START DATASET EXTRACT
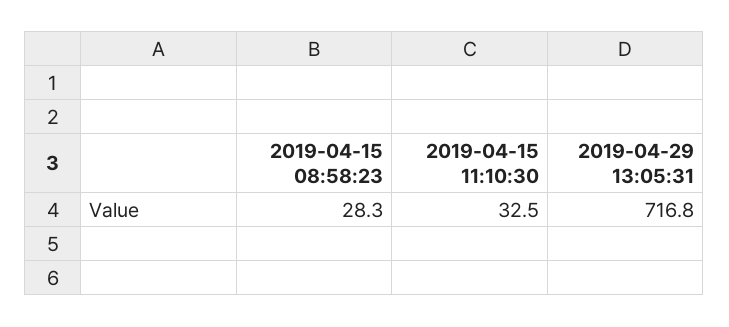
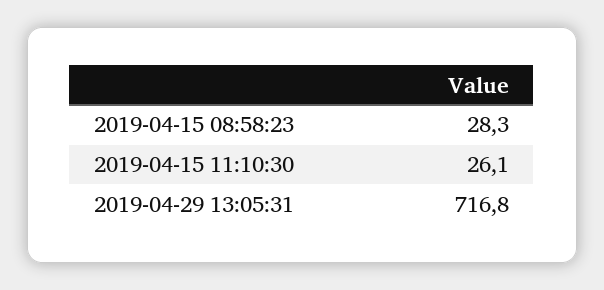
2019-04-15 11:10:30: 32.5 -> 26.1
END DATASET EXTRACT
START DATASET EXTRACT
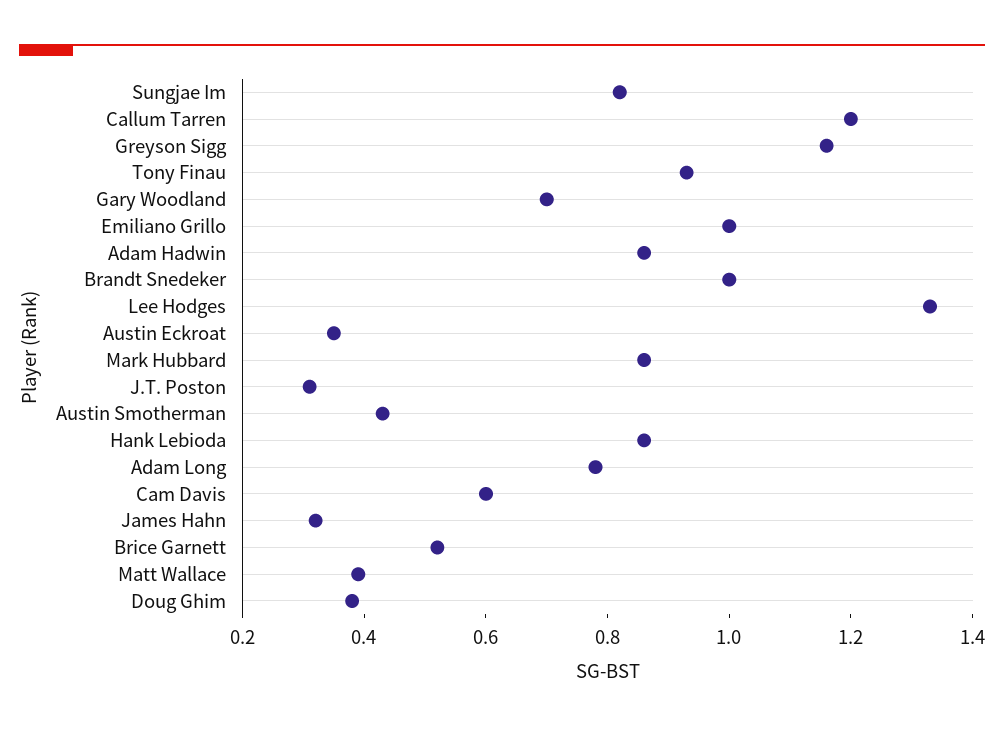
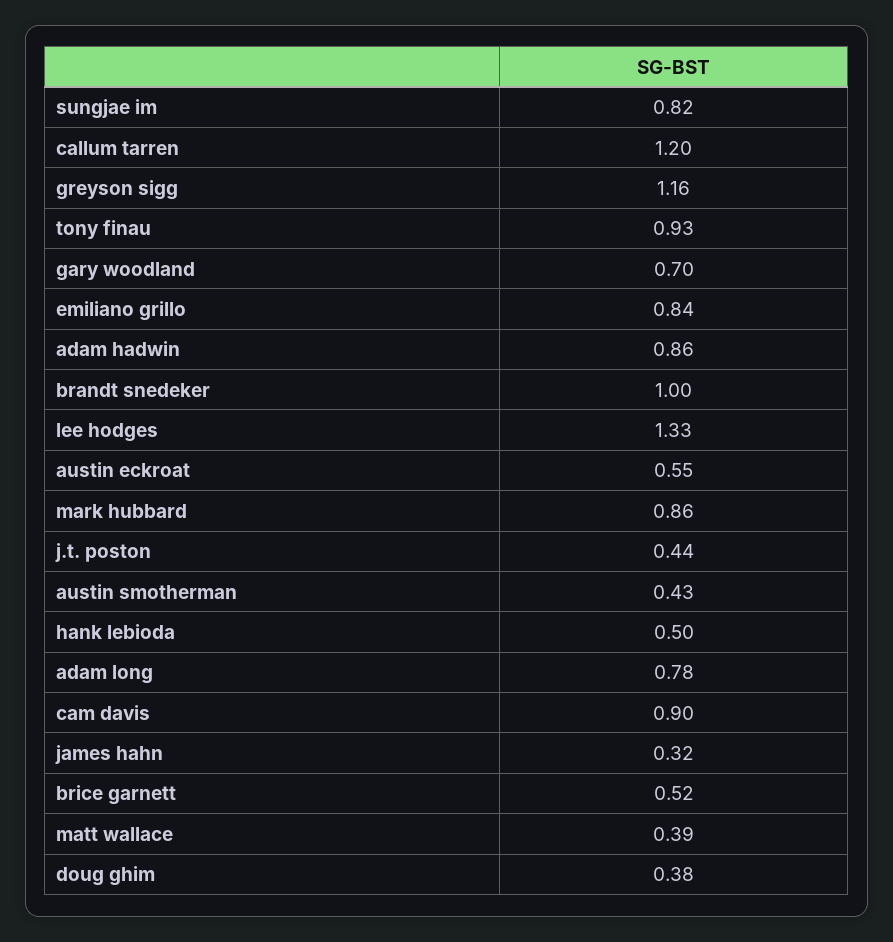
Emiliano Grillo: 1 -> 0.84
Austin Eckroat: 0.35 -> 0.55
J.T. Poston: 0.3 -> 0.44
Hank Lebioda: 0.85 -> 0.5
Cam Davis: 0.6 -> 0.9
END DATASET EXTRACT
START DATASET EXTRACT
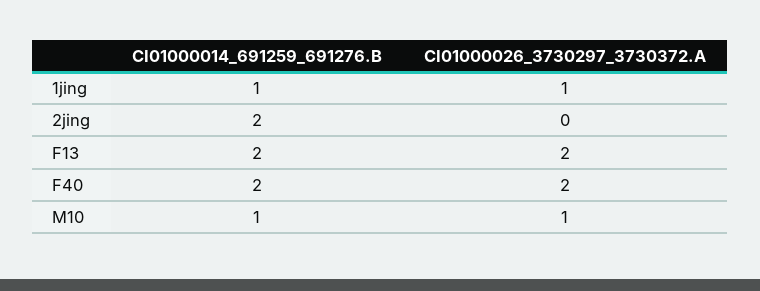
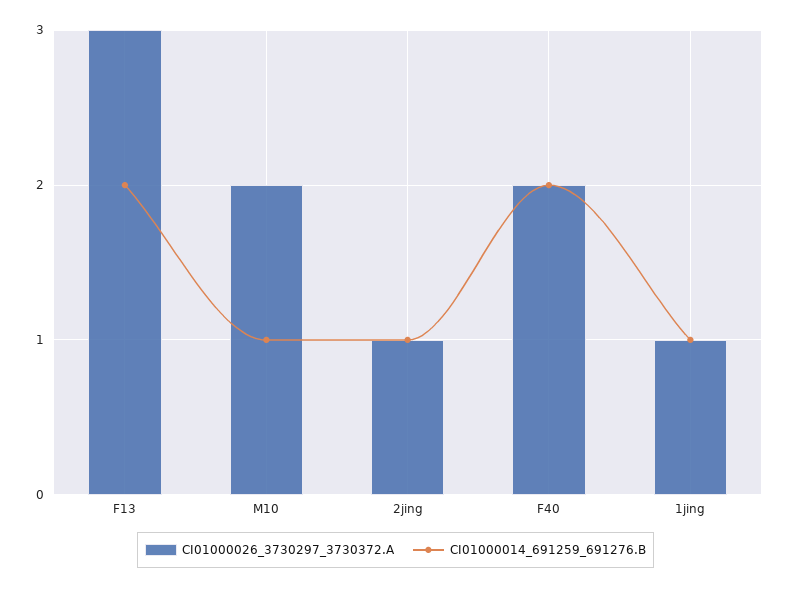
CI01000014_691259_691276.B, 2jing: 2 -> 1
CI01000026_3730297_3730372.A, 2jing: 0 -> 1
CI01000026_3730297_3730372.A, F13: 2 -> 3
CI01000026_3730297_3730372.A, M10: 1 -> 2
END DATASET EXTRACT
- YOUR INSTRUCTIONS: The reply should consist solely of the lines above from the one that has "Emiliano Grillo: 1 -> 0.84" through the one that has "Cam Davis: 0.6 -> 0.9", reproduced exactly.

- ANSWER BELOW:
Emiliano Grillo: 1 -> 0.84
Austin Eckroat: 0.35 -> 0.55
J.T. Poston: 0.3 -> 0.44
Hank Lebioda: 0.85 -> 0.5
Cam Davis: 0.6 -> 0.9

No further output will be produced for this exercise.